While there are no massive blockbusters in this year's Piazza lineup, it wasn't for lack of trying. Pére said he spoke to several studios and expressed interest in possibly screening both "The Bourne Legacy" and "Total Recall," but the timing didn't work out. Nevertheless, midsize studio films will screen on the Piazza this year for a unique double bill of "Magic Mike" and "Ruby Sparks." The Weinstein Company comedy "Bachelorette" is also on the schedule.
"Americans should wake up and realize that in terms of discovering new talent and exciting new films, Locarno should be a higher priority than Cannes or Venice."
Nadia Dresti, the head of Locarno's industry office, noted that the U.S. presence extended beyond films and filmmakers. "Locarno, with its long history, has always welcomed filmmakers, producers and actors from the U.S.," she said. "Of course, the turnout depends on the program." Distributors attending the festival this year hail from the likes of IFC Films, New Yorker Films, and Zeitgeist Films.
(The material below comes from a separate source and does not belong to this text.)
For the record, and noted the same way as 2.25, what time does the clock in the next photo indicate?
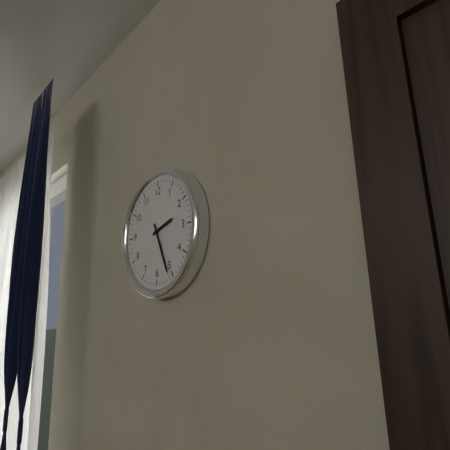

There are also programmers from AFI Fest, Northwest Film Forum and the Museum of the Moving Image scheduled to attend.
Still, if filmmakers really want North America to notice their work, there are other festivals they must attend. Fortunately, a number of Locarno's titles make their way to the Toronto International Film Festival in September, sometimes riding the waves of Locarno buzz. ""Locarno gave us good word of mouth heading into Toronto, so the combination of the two worked out well for us," explained Julia Loktev, who premiered "The Loneliest Planet" at Locarno last year ahead of TIFF, in an email to Indiewire. "Locarno was also was good in terms of getting it to a global audience," she said. "For example, I'm at the Durban Film Festival now in South Africa, and the director just happened to mention that he first saw the film at Locarno."
It remains to be seen whether this year's American filmmakers come away from the festival striking a similarly enthusiastic tone. But if the festival's most devoted group of regulars is to be believed, there are reasons for optimism. "Locarno provided me with an unfathomably large platform from which to present a very small movie," said Perry. "Americans should wake up and realize that in terms of discovering new talent and exciting new films, Locarno should be a higher priority than Cannes or Venice."